» Exercise objective: Only one stretch of the data below is needed. Output the lines from the one with "X0120616Y0186639D01*" up to and including the one with "X0110046Y0194801D01*", exactly as they stand.

BEGIN Provided data

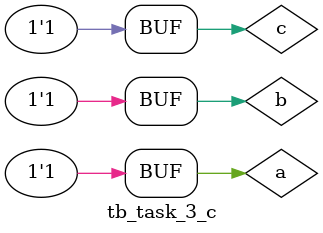
<source format=v>
module tb_task_3_c(); 
reg a,b, c; 
wire out;
function_f f1(out, a, b, c);
function_g g1(out,a,b, c); 
function_h h1(out,a,b, c); 
initial
begin
a = 1'b0;
b = 1'b0;
c = 1'b0;
#10;
a = 1'b0;
b = 1'b0;
c = 1'b1;
#10;
a = 1'b0;
b = 1'b1;
c = 1'b0;
#10;
a = 1'b0;
b = 1'b1;
c = 1'b1;
#10;
a = 1'b1;
b = 1'b0;
c = 1'b0;
#10;
a = 1'b1;
b = 1'b0;
c = 1'b1;
#10;
a = 1'b1;
b = 1'b1;
c = 1'b0;
#10;
a = 1'b1;
b = 1'b1;
c = 1'b1;
#10;
end
// set up the monitoring
initial
begin
$monitor("a=%b, b=%b, c=%b, out=%b, time=%t\n", a, b, c, out, $time);
end
endmodule

</source>
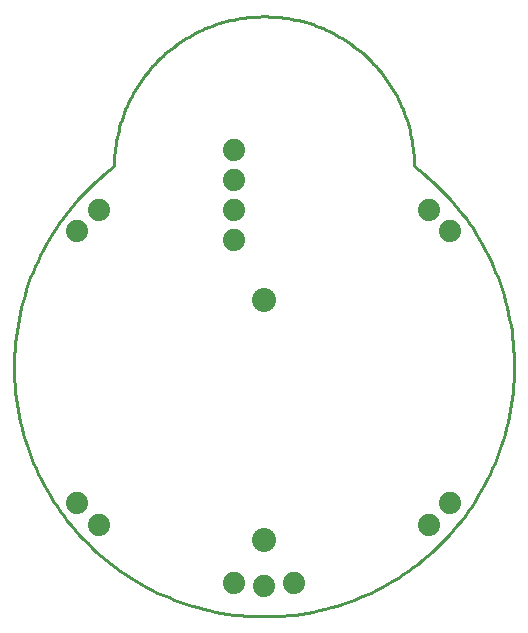
<source format=gtl>
G75*
%MOIN*%
%OFA0B0*%
%FSLAX25Y25*%
%IPPOS*%
%LPD*%
%AMOC8*
5,1,8,0,0,1.08239X$1,22.5*
%
%ADD10C,0.01000*%
%ADD11C,0.08000*%
%ADD12C,0.07400*%
D10*
X0035046Y0151499D02*
X0033429Y0150255D01*
X0031842Y0148971D01*
X0030287Y0147649D01*
X0028765Y0146289D01*
X0027277Y0144893D01*
X0025824Y0143460D01*
X0024406Y0141992D01*
X0023024Y0140490D01*
X0021680Y0138955D01*
X0020374Y0137387D01*
X0019106Y0135787D01*
X0017878Y0134157D01*
X0016690Y0132497D01*
X0015544Y0130809D01*
X0014439Y0129093D01*
X0013376Y0127351D01*
X0012356Y0125583D01*
X0011380Y0123791D01*
X0010448Y0121975D01*
X0009561Y0120137D01*
X0008719Y0118278D01*
X0007923Y0116399D01*
X0007173Y0114501D01*
X0006470Y0112585D01*
X0005814Y0110652D01*
X0005205Y0108704D01*
X0004645Y0106742D01*
X0004132Y0104766D01*
X0003668Y0102779D01*
X0003253Y0100781D01*
X0002887Y0098773D01*
X0002570Y0096757D01*
X0002303Y0094734D01*
X0002086Y0092704D01*
X0001918Y0090670D01*
X0001800Y0088633D01*
X0001732Y0086593D01*
X0001713Y0084552D01*
X0001745Y0082512D01*
X0001827Y0080473D01*
X0001959Y0078436D01*
X0002140Y0076403D01*
X0002372Y0074376D01*
X0002653Y0072354D01*
X0002983Y0070340D01*
X0003362Y0068335D01*
X0003791Y0066339D01*
X0004268Y0064355D01*
X0004794Y0062383D01*
X0005368Y0060425D01*
X0005989Y0058481D01*
X0006658Y0056553D01*
X0007374Y0054642D01*
X0008137Y0052749D01*
X0008946Y0050875D01*
X0009800Y0049021D01*
X0010700Y0047189D01*
X0011644Y0045380D01*
X0012632Y0043594D01*
X0013664Y0041833D01*
X0014738Y0040098D01*
X0015855Y0038390D01*
X0017013Y0036710D01*
X0018212Y0035058D01*
X0019451Y0033436D01*
X0020729Y0031845D01*
X0022046Y0030286D01*
X0023401Y0028760D01*
X0024792Y0027267D01*
X0026220Y0025809D01*
X0027683Y0024386D01*
X0029180Y0022999D01*
X0030711Y0021650D01*
X0032275Y0020338D01*
X0033870Y0019065D01*
X0035496Y0017831D01*
X0037152Y0016638D01*
X0038836Y0015486D01*
X0040548Y0014375D01*
X0042287Y0013306D01*
X0044051Y0012281D01*
X0045840Y0011299D01*
X0047653Y0010361D01*
X0049488Y0009467D01*
X0051344Y0008619D01*
X0053221Y0007817D01*
X0055116Y0007060D01*
X0057030Y0006351D01*
X0058960Y0005688D01*
X0060906Y0005073D01*
X0062866Y0004506D01*
X0064840Y0003987D01*
X0066826Y0003516D01*
X0068823Y0003094D01*
X0070829Y0002722D01*
X0072845Y0002398D01*
X0074867Y0002124D01*
X0076895Y0001900D01*
X0078929Y0001725D01*
X0080966Y0001600D01*
X0083005Y0001525D01*
X0085046Y0001500D01*
X0087087Y0001525D01*
X0089126Y0001600D01*
X0091163Y0001725D01*
X0093197Y0001900D01*
X0095225Y0002124D01*
X0097247Y0002398D01*
X0099263Y0002722D01*
X0101269Y0003094D01*
X0103266Y0003516D01*
X0105252Y0003987D01*
X0107226Y0004506D01*
X0109186Y0005073D01*
X0111132Y0005688D01*
X0113062Y0006351D01*
X0114976Y0007060D01*
X0116871Y0007817D01*
X0118748Y0008619D01*
X0120604Y0009467D01*
X0122439Y0010361D01*
X0124252Y0011299D01*
X0126041Y0012281D01*
X0127805Y0013306D01*
X0129544Y0014375D01*
X0131256Y0015486D01*
X0132940Y0016638D01*
X0134596Y0017831D01*
X0136222Y0019065D01*
X0137817Y0020338D01*
X0139381Y0021650D01*
X0140912Y0022999D01*
X0142409Y0024386D01*
X0143872Y0025809D01*
X0145300Y0027267D01*
X0146691Y0028760D01*
X0148046Y0030286D01*
X0149363Y0031845D01*
X0150641Y0033436D01*
X0151880Y0035058D01*
X0153079Y0036710D01*
X0154237Y0038390D01*
X0155354Y0040098D01*
X0156428Y0041833D01*
X0157460Y0043594D01*
X0158448Y0045380D01*
X0159392Y0047189D01*
X0160292Y0049021D01*
X0161146Y0050875D01*
X0161955Y0052749D01*
X0162718Y0054642D01*
X0163434Y0056553D01*
X0164103Y0058481D01*
X0164724Y0060425D01*
X0165298Y0062383D01*
X0165824Y0064355D01*
X0166301Y0066339D01*
X0166730Y0068335D01*
X0167109Y0070340D01*
X0167439Y0072354D01*
X0167720Y0074376D01*
X0167952Y0076403D01*
X0168133Y0078436D01*
X0168265Y0080473D01*
X0168347Y0082512D01*
X0168379Y0084552D01*
X0168360Y0086593D01*
X0168292Y0088633D01*
X0168174Y0090670D01*
X0168006Y0092704D01*
X0167789Y0094734D01*
X0167522Y0096757D01*
X0167205Y0098773D01*
X0166839Y0100781D01*
X0166424Y0102779D01*
X0165960Y0104766D01*
X0165447Y0106742D01*
X0164887Y0108704D01*
X0164278Y0110652D01*
X0163622Y0112585D01*
X0162919Y0114501D01*
X0162169Y0116399D01*
X0161373Y0118278D01*
X0160531Y0120137D01*
X0159644Y0121975D01*
X0158712Y0123791D01*
X0157736Y0125583D01*
X0156716Y0127351D01*
X0155653Y0129093D01*
X0154548Y0130809D01*
X0153402Y0132497D01*
X0152214Y0134157D01*
X0150986Y0135787D01*
X0149718Y0137387D01*
X0148412Y0138955D01*
X0147068Y0140490D01*
X0145686Y0141992D01*
X0144268Y0143460D01*
X0142815Y0144893D01*
X0141327Y0146289D01*
X0139805Y0147649D01*
X0138250Y0148971D01*
X0136663Y0150255D01*
X0135046Y0151499D01*
X0135046Y0151500D02*
X0135031Y0152718D01*
X0134987Y0153934D01*
X0134913Y0155150D01*
X0134809Y0156363D01*
X0134676Y0157573D01*
X0134513Y0158780D01*
X0134321Y0159982D01*
X0134100Y0161180D01*
X0133850Y0162372D01*
X0133571Y0163557D01*
X0133263Y0164735D01*
X0132926Y0165905D01*
X0132561Y0167067D01*
X0132168Y0168219D01*
X0131747Y0169362D01*
X0131298Y0170493D01*
X0130822Y0171614D01*
X0130318Y0172723D01*
X0129788Y0173819D01*
X0129231Y0174902D01*
X0128648Y0175971D01*
X0128040Y0177025D01*
X0127405Y0178065D01*
X0126746Y0179088D01*
X0126062Y0180096D01*
X0125353Y0181086D01*
X0124621Y0182059D01*
X0123865Y0183013D01*
X0123086Y0183949D01*
X0122285Y0184866D01*
X0121461Y0185763D01*
X0120616Y0186639D01*
X0119750Y0187495D01*
X0118863Y0188330D01*
X0117956Y0189142D01*
X0117030Y0189932D01*
X0116084Y0190700D01*
X0115121Y0191444D01*
X0114139Y0192164D01*
X0113140Y0192861D01*
X0112125Y0193533D01*
X0111093Y0194180D01*
X0110046Y0194801D01*
X0108984Y0195397D01*
X0107908Y0195967D01*
X0106819Y0196511D01*
X0105716Y0197027D01*
X0104601Y0197517D01*
X0103475Y0197980D01*
X0102338Y0198415D01*
X0101190Y0198822D01*
X0100033Y0199201D01*
X0098867Y0199552D01*
X0097693Y0199874D01*
X0096511Y0200168D01*
X0095322Y0200433D01*
X0094128Y0200668D01*
X0092928Y0200875D01*
X0091723Y0201052D01*
X0090515Y0201200D01*
X0089303Y0201318D01*
X0088088Y0201407D01*
X0086872Y0201467D01*
X0085655Y0201496D01*
X0084437Y0201496D01*
X0083220Y0201467D01*
X0082004Y0201407D01*
X0080789Y0201318D01*
X0079577Y0201200D01*
X0078369Y0201052D01*
X0077164Y0200875D01*
X0075964Y0200668D01*
X0074770Y0200433D01*
X0073581Y0200168D01*
X0072399Y0199874D01*
X0071225Y0199552D01*
X0070059Y0199201D01*
X0068902Y0198822D01*
X0067754Y0198415D01*
X0066617Y0197980D01*
X0065491Y0197517D01*
X0064376Y0197027D01*
X0063273Y0196511D01*
X0062184Y0195967D01*
X0061108Y0195397D01*
X0060046Y0194801D01*
X0058999Y0194180D01*
X0057967Y0193533D01*
X0056952Y0192861D01*
X0055953Y0192164D01*
X0054971Y0191444D01*
X0054008Y0190700D01*
X0053062Y0189932D01*
X0052136Y0189142D01*
X0051229Y0188330D01*
X0050342Y0187495D01*
X0049476Y0186639D01*
X0048631Y0185763D01*
X0047807Y0184866D01*
X0047006Y0183949D01*
X0046227Y0183013D01*
X0045471Y0182059D01*
X0044739Y0181086D01*
X0044030Y0180096D01*
X0043346Y0179088D01*
X0042687Y0178065D01*
X0042052Y0177025D01*
X0041444Y0175971D01*
X0040861Y0174902D01*
X0040304Y0173819D01*
X0039774Y0172723D01*
X0039270Y0171614D01*
X0038794Y0170493D01*
X0038345Y0169362D01*
X0037924Y0168219D01*
X0037531Y0167067D01*
X0037166Y0165905D01*
X0036829Y0164735D01*
X0036521Y0163557D01*
X0036242Y0162372D01*
X0035992Y0161180D01*
X0035771Y0159982D01*
X0035579Y0158780D01*
X0035416Y0157573D01*
X0035283Y0156363D01*
X0035179Y0155150D01*
X0035105Y0153934D01*
X0035061Y0152718D01*
X0035046Y0151500D01*
D11*
X0084880Y0107083D03*
X0084880Y0027083D03*
D12*
X0029880Y0032083D03*
X0022809Y0039154D03*
X0074880Y0012583D03*
X0084880Y0011583D03*
X0094880Y0012583D03*
X0139880Y0032083D03*
X0146951Y0039154D03*
X0074880Y0127083D03*
X0074880Y0137083D03*
X0074880Y0147083D03*
X0074880Y0157083D03*
X0029880Y0137083D03*
X0022809Y0130012D03*
X0139880Y0137083D03*
X0146951Y0130012D03*
M02*

</source>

END Provided data

» Output below:
X0120616Y0186639D01*
X0119750Y0187495D01*
X0118863Y0188330D01*
X0117956Y0189142D01*
X0117030Y0189932D01*
X0116084Y0190700D01*
X0115121Y0191444D01*
X0114139Y0192164D01*
X0113140Y0192861D01*
X0112125Y0193533D01*
X0111093Y0194180D01*
X0110046Y0194801D01*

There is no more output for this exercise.